We decline to convert this matter to an application for supervisory writs. For the reasons already provided, a reversal of the trial court’s judgment would not terminate the litigation, in whole or in part, because additional claims remain pending between the parties. The parties have an adequate remedy by review on appeal after a final judgment is rendered. See Boutte v. Meadows, 13-1189, 2014 WL 651754 (La. App. 1 Cir. 2/18/14).
CONCLUSION
The trial court improperly designated the December 16, 2015 judgment as a final judgment pursuant to Louisiana Code of Civil Procedure article 1915B(1); therefore, we dismiss the appeal for lack of appellate jurisdiction. Costs of this |inappeal are assessed one-half to Earl Malus and Karen Holbert Malus, and one-half to Adair Asset Management, LLC. This matter is remanded to the trial court for further proceedings.
APPEAL DISMISSED; CASE REMANDED.5
. Pursuant to Louisiana Revised Statute 47:2121 C(l), a tax sale purchaser acquires a "tax sale title” that is not translative of ownership until the expiration of the redemptive period. Adair Asset Management, LLC subsequently conveyed any and all interest in the property to ' Adair Holdings, LLC, which thereafter transferred any and all mineral rights in the property to Lorand, LLC. All three entities are defendants herein and will be collectively referred to as "Adair.”

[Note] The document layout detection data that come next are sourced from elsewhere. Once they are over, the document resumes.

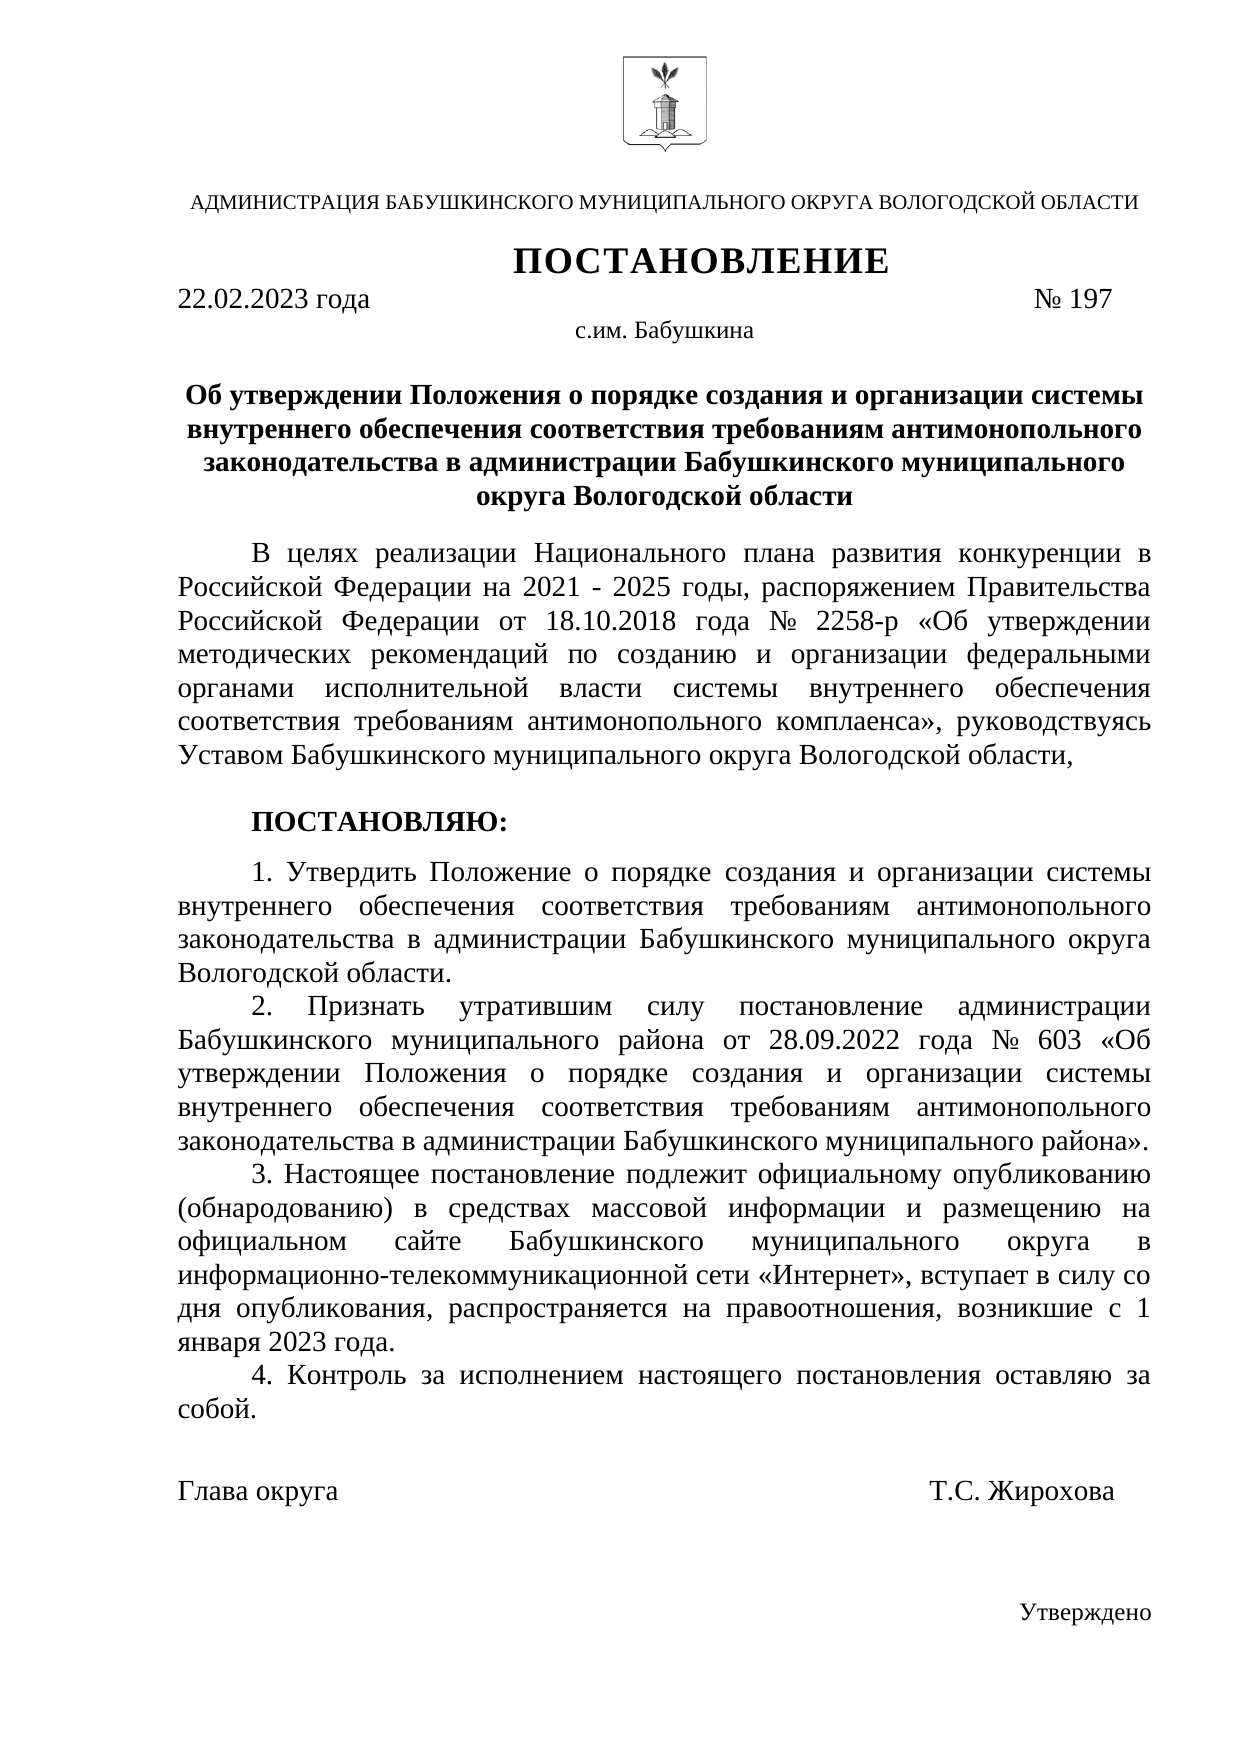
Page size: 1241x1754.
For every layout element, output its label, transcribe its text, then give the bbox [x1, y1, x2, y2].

text 1. Утвердить Положение о порядке создания и организации системы внутреннего обеспечения соответствия требованиям антимонопольного законодательства в администрации Бабушкинского муниципального округа Вологодской области. [177, 854, 1152, 988]
picture [622, 56, 707, 152]
text Об утверждении Положения о порядке создания и организации системы внутреннего обеспечения соответствия требованиям антимонопольного законодательства в администрации Бабушкинского муниципального округа Вологодской области [177, 377, 1152, 512]
text АДМИНИСТРАЦИЯ БАБУШКИНСКОГО МУНИЦИПАЛЬНОГО ОКРУГА ВОЛОГОДСКОЙ ОБЛАСТИ [177, 190, 1152, 214]
text 4. Контроль за исполнением настоящего постановления оставляю за собой. [177, 1357, 1152, 1424]
text с.им. Бабушкина [177, 315, 1152, 344]
text 2. Признать утратившим силу постановление администрации Бабушкинского муниципального района от 28.09.2022 года № 603 «Об утверждении Положения о порядке создания и организации системы внутреннего обеспечения соответствия требованиям антимонопольного законодательства в администрации Бабушкинского муниципального района». [177, 988, 1152, 1156]
text В целях реализации Национального плана развития конкуренции в Российской Федерации на 2021 - 2025 годы, распоряжением Правительства Российской Федерации от 18.10.2018 года № 2258-р «Об утверждении методических рекомендаций по созданию и организации федеральными органами исполнительной власти системы внутреннего обеспечения соответствия требованиям антимонопольного комплаенса», руководствуясь Уставом Бабушкинского муниципального округа Вологодской области, [177, 536, 1152, 770]
text ПОСТАНОВЛЕНИЕ [177, 238, 1152, 282]
text 22.02.2023 года № 197 [177, 282, 1152, 315]
text Глава округа Т.С. Жирохова [177, 1473, 1152, 1506]
text ПОСТАНОВЛЯЮ: [177, 804, 1152, 837]
text Утверждено [177, 1596, 1152, 1626]
text 3. Настоящее постановление подлежит официальному опубликованию (обнародованию) в средствах массовой информации и размещению на официальном сайте Бабушкинского муниципального округа в информационно-телекоммуникационной сети «Интернет», вступает в силу со дня опубликования, распространяется на правоотношения, возникшие с 1 января 2023 года. [177, 1156, 1152, 1357]
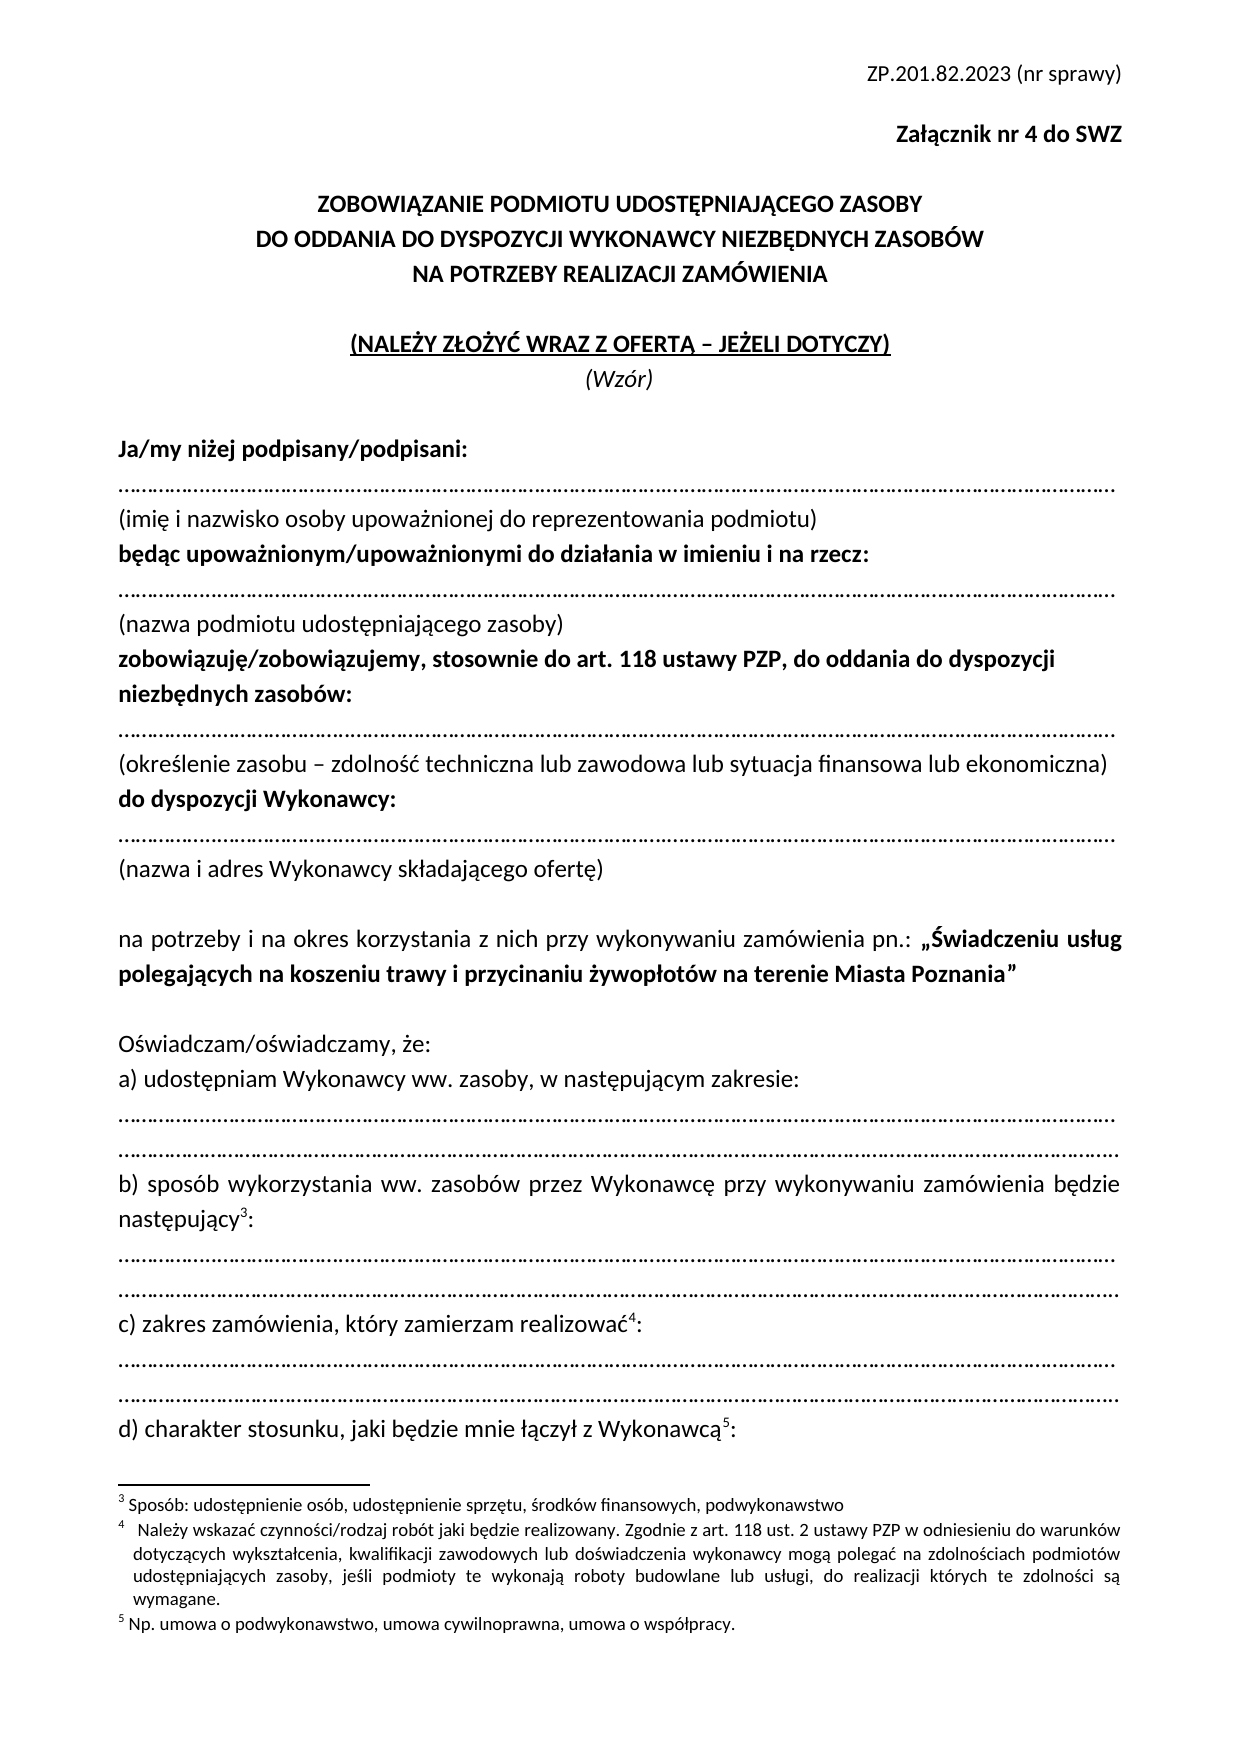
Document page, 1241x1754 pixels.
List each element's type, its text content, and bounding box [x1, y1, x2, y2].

. On October 22, 2015, the trial court signed an amended judgment that modified the original judgment to include the name of the Sheriffs counsel in the appearance of counsel set forth therein.
. Cf. Harder v. Wong, 13-1144, 2014 WL 651556 (La. App. 1 Cir. 2/18/14) (court of appeal reviewed a judgment nullifying a tax sale rendered in a possessory action after a trial on the merits of both claims).
. We note that in Central Properties v. Fairway Gardenhomes, LLC, 16-0111, 204 So.3d 240, 2016 WL 4956713 (La. App. 1 Cir. 9/16/16), this court maintained an appeal of a partial judgment denying a petition to quiet title on property purchased at a tax sale. In contrast to the judgment herein, the judgment in that case adjudicated all of the claims between two parties in the litigation. See Central Properties, 204 So.3d at 244-45, 2016 WL 4956713 at *3; see also La. Code Civ. Pro. art. *10621915A(1). On that basis, Central Properties is distinguishable from the present case.
. Adair filed a motion for leave seeking permission to file a supplemental brief addressing the certification of the partial judgment. That motion is denied.